This is another deal-breaker for 3D. If the technology is the reason someone can’t enjoy the movie, I think you’re doing something wrong.
8. Pointless Re-Releases of Films
This really just has to stop. Okay, I’m not against re-releasing films for the purpose of exposing people to the classics. I’m opposed to re-releasing films to promote pointless technological tom-foolery such as 3D. Why does a movie that was never meant to utilise this technology need to be in 3D in the first place?
Wait for an anniversary or some more meaningful occasion to re-release a film.

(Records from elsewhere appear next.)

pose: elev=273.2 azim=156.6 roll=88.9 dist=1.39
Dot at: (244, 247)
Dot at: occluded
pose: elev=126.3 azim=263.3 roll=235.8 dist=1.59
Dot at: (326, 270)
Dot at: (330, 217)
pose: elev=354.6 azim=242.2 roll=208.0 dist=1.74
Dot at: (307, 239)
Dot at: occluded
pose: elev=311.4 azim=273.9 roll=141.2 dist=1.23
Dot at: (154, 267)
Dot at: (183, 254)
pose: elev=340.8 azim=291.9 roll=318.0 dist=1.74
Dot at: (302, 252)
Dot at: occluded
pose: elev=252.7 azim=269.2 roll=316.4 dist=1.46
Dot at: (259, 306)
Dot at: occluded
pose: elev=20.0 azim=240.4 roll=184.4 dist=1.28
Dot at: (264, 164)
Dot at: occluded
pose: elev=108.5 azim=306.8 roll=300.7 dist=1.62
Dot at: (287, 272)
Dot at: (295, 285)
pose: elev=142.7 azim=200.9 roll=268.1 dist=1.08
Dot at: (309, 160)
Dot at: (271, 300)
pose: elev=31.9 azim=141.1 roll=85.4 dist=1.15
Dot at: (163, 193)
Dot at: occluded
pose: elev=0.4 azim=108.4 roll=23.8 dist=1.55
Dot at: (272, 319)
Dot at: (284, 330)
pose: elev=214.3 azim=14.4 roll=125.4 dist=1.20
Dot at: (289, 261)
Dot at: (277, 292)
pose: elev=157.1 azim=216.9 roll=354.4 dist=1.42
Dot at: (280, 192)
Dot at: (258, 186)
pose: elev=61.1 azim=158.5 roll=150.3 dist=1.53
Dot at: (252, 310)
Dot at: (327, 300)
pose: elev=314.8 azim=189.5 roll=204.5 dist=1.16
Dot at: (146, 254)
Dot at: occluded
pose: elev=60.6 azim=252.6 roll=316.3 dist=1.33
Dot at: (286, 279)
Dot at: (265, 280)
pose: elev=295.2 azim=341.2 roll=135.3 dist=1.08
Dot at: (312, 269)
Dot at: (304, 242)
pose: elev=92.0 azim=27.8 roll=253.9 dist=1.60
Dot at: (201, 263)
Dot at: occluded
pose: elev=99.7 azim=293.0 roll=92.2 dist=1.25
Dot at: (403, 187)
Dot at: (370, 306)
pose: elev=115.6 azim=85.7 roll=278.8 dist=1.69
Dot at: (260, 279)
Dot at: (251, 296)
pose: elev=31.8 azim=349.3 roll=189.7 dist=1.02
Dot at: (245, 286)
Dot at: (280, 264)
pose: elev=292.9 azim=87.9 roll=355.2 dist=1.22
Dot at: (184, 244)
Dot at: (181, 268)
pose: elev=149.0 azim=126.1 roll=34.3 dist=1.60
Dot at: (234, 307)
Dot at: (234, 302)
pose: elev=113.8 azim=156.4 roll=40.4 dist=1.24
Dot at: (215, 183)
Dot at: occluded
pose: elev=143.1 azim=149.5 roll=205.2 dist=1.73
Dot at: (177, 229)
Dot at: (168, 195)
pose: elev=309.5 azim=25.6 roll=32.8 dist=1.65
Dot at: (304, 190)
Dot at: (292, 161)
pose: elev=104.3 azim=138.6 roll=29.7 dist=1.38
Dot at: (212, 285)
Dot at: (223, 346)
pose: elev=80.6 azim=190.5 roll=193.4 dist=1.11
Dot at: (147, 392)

Don’t just do it because you can.
9. Some Movies Are Made Explicitly to Exploit the 3D Trend
If someone thinks modern movies as a whole suck, it’s hard to make an argument against them when almost every movie is a remake, the summer-blockbusters are the only ones making any decent amounts of money and you don’t even need to put any serious thought into a movie anymore… just as long as it’s 3D. I’m not going to point fingers here but: You film-makers who are doing this, you know who you are. Stop exploiting shitty technological trends to make some cash off your shitty movie and actually put some effort into making it not-shitty.
10. It’s Just A Fad And We All Know It
The sad thing about 3D is that it’s a trend that just keeps coming back and refuses to die. 3D movies have been around for as long as the 1940s. The 50s, 60s and 80s all suffered from the resurgence of the trend and each time we were fortunate enough to realise that 3D was complete shite and that it would go away once people lost interest.
This most recent wave has been the most persistent and I think we all owe it to a stupid little movie called Avatar. If this blue cat-person joint had never been made, 3D would probably be under the rock right now.
But if someone out there really likes their 3D films, fear not, we all know it’s going to come back at some point, I just really hope it won’t be too soon.